Cambridge has seen a fast and furious rise, with year-over-year growth rates of roughly 50% since its inception in 1991. But last Fall the company began warning that it would be experiencing a slow-down in growth, blaming project delays due to customer concerns over Y2K. All told, adjusted market expectations for first quarter growth had been around 30%, still well above the 12% the company now expects to achieve.
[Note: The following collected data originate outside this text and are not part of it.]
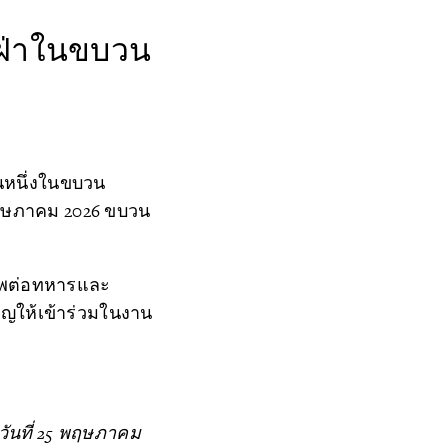
ต้าฝ่าในขบวน
็นหนึ่งในขบวน
5 พฤษภาคม 2026 ขบวน
ารพต่อทหารและ
เชิญให้เข้าร่วมในงาน
อวันที่ 25 พฤษภาคม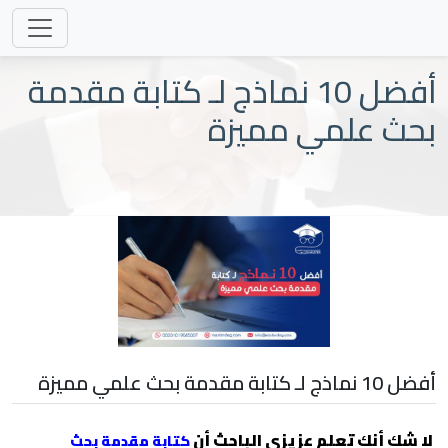
أفضل 10 نماذج لـ كتابة مقدمة
بحث علمي مميزة
أفضل 10 نماذج لـ كتابة مقدمة بحث علمي مميزة
لا شك أنك تعلم عزيزي الباحث أن
كتابة مقدمة بحث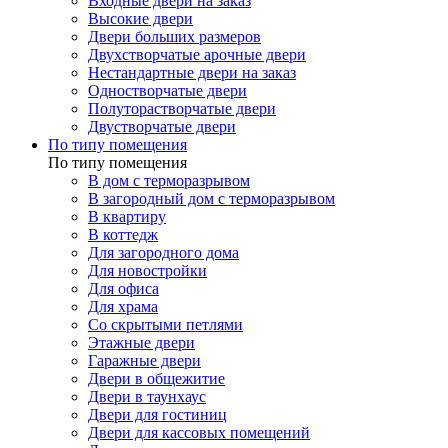
Входные двери на заказ
Высокие двери
Двери больших размеров
Двухстворчатые арочные двери
Нестандартные двери на заказ
Одностворчатые двери
Полуторастворчатые двери
Двустворчатые двери
По типу помещения
По типу помещения
В дом с терморазрывом
В загородный дом с терморазрывом
В квартиру
В коттедж
Для загородного дома
Для новостройки
Для офиса
Для храма
Со скрытыми петлями
Этажные двери
Гаражные двери
Двери в общежитие
Двери в таунхаус
Двери для гостиниц
Двери для кассовых помещений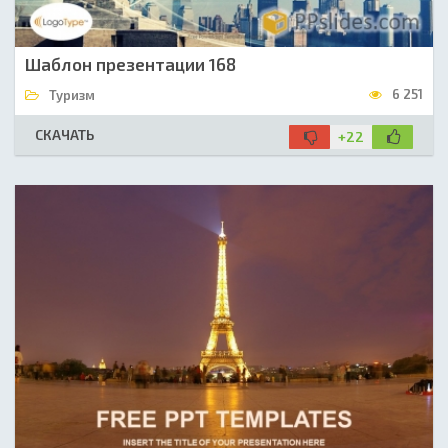
Шаблон презентации 168
6 251
Туризм
СКАЧАТЬ
+22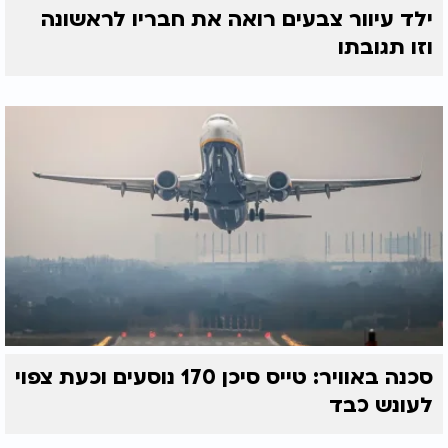
ילד עיוור צבעים רואה את חבריו לראשונה
וזו תגובתו
סכנה באוויר: טייס סיכן 170 נוסעים וכעת צפוי
לעונש כבד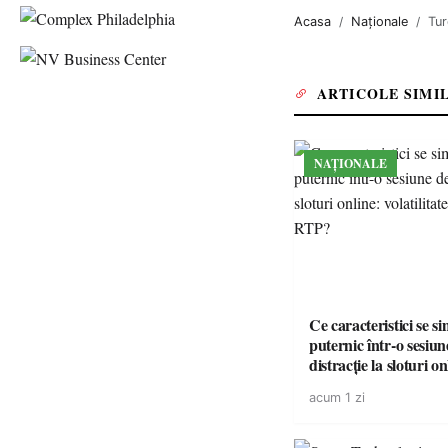
Acasa
Naționale
Tur
ARTICOLE SIMI
NAȚIONALE
Ce caracteristici se s
puternic într-o sesiun
distracție la sloturi on
volatilitatea sau nive
acum 1 zi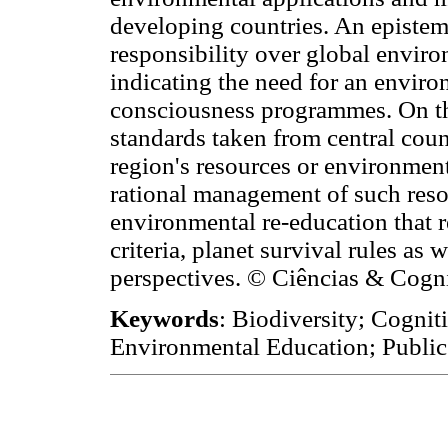
developing countries. An epistemo
responsibility over global enviro
indicating the need for an enviro
consciousness programmes. On th
standards taken from central coun
region's resources or environmen
rational management of such resou
environmental re-education that re
criteria, planet survival rules as
perspectives. © Ciências & Cogni
Keywords
: Biodiversity; Cogni
Environmental Education; Public 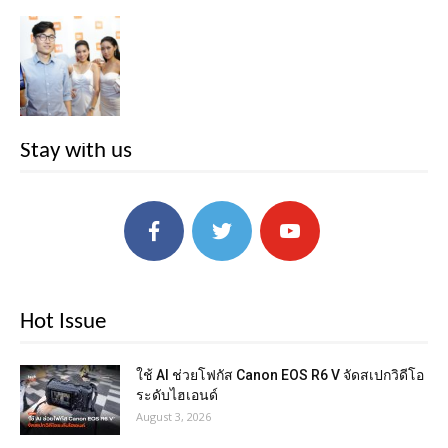
Stay with us
Hot Issue
ใช้ AI ช่วยโฟกัส Canon EOS R6 V จัดสเปกวิดีโอ
ระดับไฮเอนด์
August 3, 2026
Some analysts are now beginning to think that the company has reached a plateau and needs to re-assess its approach to the market.

Christian Munz, senior analyst at IDC, says the company grew by winning medium sized contracts with large enterprises, providing them with focused services – for example, e-commerce or supply chain management applications integration – rather than the end- to-end services provided by larger players such as Anderson Consulting or PriceWaterhouseCoopers. But to win the volume of smaller contracts needed to sustain the level of growth that Cambridge has enjoyed so far will not be easy, says Munz, and the company may have to try to extend its highly successful and pioneering fixed-time/fixed-price model to broader, end-to-end consultation contracts – which could prove to be a real challenge. Failing that, says Munz, Cambridge will have to morph into a large systems integrator and forgo the very business model that was responsible for its early success. Munz believes that the company is slowing down its growth just so it can make these sort of assessments.